Che cos’è Life DNATest risposta infiammatoria

Il Test genetico risposta infiammatoria identifica le persone più suscettibili al processo infiammatorio in risposta a stimoli esterni.

Questo esame genetico può essere eseguito singolarmente o all’interno del più ampio Test Antiaging, che comprende anche il test Stress ossidativo e il test Elasticità della pelle.

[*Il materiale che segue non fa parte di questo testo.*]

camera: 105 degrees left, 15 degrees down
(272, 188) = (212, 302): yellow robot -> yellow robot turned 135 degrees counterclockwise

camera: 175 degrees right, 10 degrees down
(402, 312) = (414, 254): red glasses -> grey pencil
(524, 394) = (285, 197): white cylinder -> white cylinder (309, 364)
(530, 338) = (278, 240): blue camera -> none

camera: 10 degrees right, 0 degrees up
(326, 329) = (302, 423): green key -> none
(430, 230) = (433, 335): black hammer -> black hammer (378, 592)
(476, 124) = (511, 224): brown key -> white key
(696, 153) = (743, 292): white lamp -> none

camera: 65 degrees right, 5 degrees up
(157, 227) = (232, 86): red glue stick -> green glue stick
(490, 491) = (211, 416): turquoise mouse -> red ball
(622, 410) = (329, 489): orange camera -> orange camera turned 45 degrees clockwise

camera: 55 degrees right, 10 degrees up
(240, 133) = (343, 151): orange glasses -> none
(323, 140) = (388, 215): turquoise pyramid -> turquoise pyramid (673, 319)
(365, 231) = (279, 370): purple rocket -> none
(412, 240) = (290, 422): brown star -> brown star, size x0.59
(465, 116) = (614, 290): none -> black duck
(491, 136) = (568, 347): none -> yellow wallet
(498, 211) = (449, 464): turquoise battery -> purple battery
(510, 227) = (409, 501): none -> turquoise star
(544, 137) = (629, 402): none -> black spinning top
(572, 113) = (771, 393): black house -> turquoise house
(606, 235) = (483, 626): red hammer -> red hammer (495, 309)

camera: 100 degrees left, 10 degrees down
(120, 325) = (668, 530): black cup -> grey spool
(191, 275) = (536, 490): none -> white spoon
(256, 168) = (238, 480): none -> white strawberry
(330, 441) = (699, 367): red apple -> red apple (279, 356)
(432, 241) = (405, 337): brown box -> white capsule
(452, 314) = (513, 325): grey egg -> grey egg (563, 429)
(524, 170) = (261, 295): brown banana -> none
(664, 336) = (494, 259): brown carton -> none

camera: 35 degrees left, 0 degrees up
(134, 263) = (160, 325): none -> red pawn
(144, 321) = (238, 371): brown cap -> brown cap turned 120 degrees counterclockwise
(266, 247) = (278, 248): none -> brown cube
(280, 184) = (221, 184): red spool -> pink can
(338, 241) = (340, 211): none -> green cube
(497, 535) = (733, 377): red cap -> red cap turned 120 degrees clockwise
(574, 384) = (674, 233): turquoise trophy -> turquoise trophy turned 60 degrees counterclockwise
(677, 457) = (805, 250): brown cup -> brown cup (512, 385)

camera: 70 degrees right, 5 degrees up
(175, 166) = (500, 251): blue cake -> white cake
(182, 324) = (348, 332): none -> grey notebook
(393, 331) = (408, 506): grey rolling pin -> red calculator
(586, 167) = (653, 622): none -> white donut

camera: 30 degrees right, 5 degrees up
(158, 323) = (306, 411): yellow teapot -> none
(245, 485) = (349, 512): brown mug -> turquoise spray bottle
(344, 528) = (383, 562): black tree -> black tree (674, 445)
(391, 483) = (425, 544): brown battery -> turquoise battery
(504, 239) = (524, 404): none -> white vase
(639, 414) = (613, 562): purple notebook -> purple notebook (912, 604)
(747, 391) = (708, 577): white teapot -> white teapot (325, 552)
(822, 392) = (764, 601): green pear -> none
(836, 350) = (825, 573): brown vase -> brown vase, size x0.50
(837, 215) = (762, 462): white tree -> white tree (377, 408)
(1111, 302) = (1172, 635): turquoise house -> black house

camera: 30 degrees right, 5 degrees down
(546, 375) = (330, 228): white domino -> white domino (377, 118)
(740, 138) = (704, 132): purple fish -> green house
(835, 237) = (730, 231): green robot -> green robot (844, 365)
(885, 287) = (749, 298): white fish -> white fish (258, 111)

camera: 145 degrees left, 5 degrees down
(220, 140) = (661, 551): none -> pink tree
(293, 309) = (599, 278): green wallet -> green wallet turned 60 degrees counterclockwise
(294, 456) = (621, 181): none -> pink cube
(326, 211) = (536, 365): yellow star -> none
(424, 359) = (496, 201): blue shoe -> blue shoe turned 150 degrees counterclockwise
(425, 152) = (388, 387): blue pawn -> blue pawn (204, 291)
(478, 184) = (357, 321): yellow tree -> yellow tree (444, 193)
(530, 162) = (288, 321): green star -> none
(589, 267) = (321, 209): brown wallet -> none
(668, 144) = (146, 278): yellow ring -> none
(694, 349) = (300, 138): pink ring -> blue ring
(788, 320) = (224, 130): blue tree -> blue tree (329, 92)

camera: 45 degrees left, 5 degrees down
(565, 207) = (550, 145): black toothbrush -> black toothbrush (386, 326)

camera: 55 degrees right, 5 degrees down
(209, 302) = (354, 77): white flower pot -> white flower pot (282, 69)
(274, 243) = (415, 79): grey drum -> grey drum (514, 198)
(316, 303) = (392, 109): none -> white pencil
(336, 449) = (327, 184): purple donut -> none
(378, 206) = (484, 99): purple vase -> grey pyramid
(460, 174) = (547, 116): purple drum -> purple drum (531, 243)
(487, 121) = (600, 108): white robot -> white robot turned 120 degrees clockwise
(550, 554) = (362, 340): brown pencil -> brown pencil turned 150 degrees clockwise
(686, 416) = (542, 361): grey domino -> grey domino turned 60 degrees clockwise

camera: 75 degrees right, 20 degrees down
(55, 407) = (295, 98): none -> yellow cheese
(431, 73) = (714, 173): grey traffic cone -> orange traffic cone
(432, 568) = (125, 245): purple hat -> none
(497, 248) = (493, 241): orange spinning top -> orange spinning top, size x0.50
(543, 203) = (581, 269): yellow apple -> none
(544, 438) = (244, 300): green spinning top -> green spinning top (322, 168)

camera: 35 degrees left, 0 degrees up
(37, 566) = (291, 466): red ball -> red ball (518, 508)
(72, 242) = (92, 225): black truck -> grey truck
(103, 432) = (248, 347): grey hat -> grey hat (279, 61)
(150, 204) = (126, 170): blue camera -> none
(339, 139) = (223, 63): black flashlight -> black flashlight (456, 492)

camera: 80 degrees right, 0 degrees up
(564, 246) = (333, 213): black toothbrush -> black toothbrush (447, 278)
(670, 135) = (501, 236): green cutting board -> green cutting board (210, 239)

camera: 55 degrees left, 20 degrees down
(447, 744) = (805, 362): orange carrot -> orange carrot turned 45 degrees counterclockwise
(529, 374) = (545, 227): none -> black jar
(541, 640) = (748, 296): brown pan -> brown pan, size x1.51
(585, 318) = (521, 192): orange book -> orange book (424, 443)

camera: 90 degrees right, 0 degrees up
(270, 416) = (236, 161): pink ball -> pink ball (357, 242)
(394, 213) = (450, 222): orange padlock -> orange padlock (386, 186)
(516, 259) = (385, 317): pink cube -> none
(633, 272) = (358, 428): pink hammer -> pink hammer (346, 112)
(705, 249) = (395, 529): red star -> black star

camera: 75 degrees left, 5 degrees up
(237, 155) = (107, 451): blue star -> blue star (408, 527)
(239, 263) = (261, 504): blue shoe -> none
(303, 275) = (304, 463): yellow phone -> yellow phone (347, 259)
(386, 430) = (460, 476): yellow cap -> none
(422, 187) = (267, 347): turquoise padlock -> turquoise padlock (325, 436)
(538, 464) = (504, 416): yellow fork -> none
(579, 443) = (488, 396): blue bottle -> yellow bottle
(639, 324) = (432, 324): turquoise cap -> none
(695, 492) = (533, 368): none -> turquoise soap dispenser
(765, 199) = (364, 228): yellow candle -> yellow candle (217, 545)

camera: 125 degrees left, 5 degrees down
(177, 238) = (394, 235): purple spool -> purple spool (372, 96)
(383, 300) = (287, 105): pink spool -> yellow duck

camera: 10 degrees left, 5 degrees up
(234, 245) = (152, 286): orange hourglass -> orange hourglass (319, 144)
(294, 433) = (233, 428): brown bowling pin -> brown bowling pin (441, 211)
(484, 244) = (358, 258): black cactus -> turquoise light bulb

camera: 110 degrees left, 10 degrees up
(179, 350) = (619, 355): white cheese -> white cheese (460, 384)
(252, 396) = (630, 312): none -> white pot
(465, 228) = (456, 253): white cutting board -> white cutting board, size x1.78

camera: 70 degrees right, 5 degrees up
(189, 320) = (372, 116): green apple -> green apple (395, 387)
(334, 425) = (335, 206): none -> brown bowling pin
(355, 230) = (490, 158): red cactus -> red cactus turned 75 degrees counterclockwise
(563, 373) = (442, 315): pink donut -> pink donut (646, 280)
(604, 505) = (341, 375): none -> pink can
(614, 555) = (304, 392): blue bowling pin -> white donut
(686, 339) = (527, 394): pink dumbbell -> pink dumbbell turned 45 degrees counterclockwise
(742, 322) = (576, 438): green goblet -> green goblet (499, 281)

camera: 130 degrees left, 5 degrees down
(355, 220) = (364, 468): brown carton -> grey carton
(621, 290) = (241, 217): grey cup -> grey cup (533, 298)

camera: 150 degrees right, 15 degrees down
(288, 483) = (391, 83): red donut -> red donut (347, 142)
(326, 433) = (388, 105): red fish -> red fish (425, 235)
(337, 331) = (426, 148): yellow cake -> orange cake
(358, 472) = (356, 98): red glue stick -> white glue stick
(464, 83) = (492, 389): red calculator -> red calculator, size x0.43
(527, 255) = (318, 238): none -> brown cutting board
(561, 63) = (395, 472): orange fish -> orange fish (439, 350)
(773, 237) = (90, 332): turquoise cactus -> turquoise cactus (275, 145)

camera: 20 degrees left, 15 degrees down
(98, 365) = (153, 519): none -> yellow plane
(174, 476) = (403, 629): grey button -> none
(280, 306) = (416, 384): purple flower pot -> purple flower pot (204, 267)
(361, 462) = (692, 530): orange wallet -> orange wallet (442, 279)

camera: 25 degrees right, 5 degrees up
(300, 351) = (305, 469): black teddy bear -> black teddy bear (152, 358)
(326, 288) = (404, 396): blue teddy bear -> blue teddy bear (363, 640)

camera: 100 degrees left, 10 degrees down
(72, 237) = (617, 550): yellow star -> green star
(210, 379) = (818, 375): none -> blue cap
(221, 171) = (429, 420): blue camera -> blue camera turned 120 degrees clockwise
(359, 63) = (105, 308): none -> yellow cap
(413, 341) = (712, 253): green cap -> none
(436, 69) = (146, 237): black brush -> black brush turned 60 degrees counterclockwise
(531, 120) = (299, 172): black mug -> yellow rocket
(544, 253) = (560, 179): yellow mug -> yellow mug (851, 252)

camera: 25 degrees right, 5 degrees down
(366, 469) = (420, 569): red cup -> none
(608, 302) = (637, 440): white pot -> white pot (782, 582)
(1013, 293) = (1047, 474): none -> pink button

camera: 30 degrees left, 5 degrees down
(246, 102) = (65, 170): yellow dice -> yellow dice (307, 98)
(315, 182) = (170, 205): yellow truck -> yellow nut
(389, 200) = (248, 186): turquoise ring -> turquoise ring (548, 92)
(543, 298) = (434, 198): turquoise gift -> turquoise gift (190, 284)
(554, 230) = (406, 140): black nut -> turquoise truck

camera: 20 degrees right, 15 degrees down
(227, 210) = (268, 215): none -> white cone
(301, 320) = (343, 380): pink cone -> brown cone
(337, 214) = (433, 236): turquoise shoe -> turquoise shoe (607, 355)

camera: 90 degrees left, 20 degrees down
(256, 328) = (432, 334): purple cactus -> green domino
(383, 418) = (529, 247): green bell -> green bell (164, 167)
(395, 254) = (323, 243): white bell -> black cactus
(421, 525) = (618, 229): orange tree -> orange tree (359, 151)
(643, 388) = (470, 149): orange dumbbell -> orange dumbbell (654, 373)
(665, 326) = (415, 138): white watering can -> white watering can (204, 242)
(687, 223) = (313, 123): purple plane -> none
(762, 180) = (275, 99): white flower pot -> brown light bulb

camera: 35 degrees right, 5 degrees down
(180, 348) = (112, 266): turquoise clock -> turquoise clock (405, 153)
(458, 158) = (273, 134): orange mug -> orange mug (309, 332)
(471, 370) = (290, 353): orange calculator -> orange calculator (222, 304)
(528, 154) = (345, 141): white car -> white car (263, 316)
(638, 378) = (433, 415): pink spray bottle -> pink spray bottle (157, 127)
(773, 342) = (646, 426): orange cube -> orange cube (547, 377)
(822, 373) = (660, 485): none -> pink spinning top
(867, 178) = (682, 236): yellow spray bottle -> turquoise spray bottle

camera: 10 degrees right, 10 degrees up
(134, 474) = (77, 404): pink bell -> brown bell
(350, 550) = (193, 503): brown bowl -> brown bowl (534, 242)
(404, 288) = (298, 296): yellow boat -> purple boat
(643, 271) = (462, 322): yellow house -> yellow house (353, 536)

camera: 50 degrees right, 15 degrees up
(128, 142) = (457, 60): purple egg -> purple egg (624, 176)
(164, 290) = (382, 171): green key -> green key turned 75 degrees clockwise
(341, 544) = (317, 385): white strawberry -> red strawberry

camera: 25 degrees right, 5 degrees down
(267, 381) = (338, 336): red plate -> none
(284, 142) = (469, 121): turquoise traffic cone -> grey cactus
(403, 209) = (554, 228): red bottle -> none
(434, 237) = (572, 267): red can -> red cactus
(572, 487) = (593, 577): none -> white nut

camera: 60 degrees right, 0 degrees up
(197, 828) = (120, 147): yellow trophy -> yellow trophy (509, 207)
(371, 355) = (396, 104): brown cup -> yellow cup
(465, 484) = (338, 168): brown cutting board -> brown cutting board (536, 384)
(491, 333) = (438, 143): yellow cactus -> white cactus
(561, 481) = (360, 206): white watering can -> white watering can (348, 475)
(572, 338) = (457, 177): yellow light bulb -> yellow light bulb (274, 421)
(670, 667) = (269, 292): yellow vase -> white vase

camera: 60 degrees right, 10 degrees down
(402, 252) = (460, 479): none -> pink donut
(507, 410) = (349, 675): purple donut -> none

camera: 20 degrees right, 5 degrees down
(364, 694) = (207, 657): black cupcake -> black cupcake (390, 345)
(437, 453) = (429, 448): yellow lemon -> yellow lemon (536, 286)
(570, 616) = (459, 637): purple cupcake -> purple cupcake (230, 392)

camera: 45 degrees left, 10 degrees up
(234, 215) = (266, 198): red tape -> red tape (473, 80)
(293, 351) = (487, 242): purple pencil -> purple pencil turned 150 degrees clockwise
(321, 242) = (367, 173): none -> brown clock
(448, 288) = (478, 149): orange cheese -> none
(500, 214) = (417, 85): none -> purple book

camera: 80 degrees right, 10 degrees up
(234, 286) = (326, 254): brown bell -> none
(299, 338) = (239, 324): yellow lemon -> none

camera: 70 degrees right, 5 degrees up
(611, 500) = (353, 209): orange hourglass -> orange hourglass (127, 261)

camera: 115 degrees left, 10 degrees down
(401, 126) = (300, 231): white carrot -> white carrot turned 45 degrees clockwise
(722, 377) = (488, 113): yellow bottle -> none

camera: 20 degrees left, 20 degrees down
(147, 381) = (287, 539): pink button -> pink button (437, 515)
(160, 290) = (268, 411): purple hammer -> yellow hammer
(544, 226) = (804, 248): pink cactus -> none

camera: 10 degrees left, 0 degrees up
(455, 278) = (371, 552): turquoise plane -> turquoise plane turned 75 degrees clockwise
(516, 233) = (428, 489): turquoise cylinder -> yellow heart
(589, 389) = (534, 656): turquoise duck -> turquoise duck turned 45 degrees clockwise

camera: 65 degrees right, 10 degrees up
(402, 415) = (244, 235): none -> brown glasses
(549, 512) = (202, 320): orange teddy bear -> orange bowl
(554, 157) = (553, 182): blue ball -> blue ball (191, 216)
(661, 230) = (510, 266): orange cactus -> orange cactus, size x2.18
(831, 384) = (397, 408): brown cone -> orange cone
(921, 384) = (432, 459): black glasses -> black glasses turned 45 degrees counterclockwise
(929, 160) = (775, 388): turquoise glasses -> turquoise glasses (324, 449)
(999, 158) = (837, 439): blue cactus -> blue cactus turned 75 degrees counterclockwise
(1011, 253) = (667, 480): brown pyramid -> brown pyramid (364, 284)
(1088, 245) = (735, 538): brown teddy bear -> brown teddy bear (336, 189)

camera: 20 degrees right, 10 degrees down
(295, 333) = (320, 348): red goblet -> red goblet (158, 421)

Il pacchetto Antiaging valuta diversi aspetti dell’invecchiamento cellulare: le informazioni ottenute aiutano a prevenire ed arginare in tempo i meccanismi di degenerazione cellulare.

 

Quali geni analizza

L’esame genetico risposta infiammatoria analizza le varianti di 3 geni legati all’equilibrio tra stimoli pro- e anti-infiammatorio.

  • Gene TNFa: codifica per il fattore di necrosi tumorale alfa, una citochina infiammatoria.
  • Gene IL6: codifica per l’interleuchina 6, una citochina che regola la risposta infiammatoria sia acuta che cronica.
  • Gene IL10: codifica per la molecola antinfiammatoria interleuchina 10, che inibisce lo sviluppo delle risposte infiammatorie.

La presenza di una risposta infiammatoria mal controllata predispone all’invecchiamento precoce e allo sviluppo di diverse patologie, tra cui le malattie cardiovascolari.

 

A chi è rivolto il Life DNATest risposta infiammatoria

Il test genetico risposta infiammatoria è consigliato a tutti per sapere se si è predisposti a infiammazioni frequenti e a diverse patologie.

In caso di rischio aumentato, è possibile prevenire le infiammazioni con una dieta equilibrata e adottando uno stile di vita sano.

 

Come viene eseguito il test

Il test risposta infiammatoria, come gli altri Life DNATest, si esegue autonomamente con un tampone buccale a secco che consente il prelievo di cellule della mucosa del cavo orale.

Una volta arrivato nel Laboratorio Lifebrain, il DNA viene estratto e analizzato per evidenziare le varianti del gene presenti.

 

Come interpretare i risultati del test

L’analisi delle varianti genetiche dei geni analizzati può dare differenti risultati e raccomandazioni per il paziente.

Citochine infiammatorie

TNFa: i genotipi AA ed AG sono associati ad un aumento dello stato infiammatorio.

IL6: i genotipi CC e CG corrispondono ad uno stato infiammatorio elevato, con rischio aumentato per alcune patologie come diabete di tipo 2 e patologie coronariche.

Ai soggetti portatori di questi genotipi si raccomanda:

  • Di regolare la risposta infiammatoria con una dieta ricca di acidi grassi Omega 3 e verdure.
  • Di mantenere una corretta idratazione.

Citochine antinfiammatorie

IL10: il genotipo AA è associato ad un rischio aumentato per patologie infiammatorie e alcune neoplasie; in questo caso è bene:

  • Ridurre lo stato infiammatorio dell’organismo con un apporto maggiore di vitamina D, che induce la sintesi di IL-10

Con il referto il paziente riceve una tabella dettagliata con la guida all’interpretazione dei risultati: in ogni caso, il referto deve essere interpretato da uno specialista medico alla luce del quadro clinico e di altri fattori.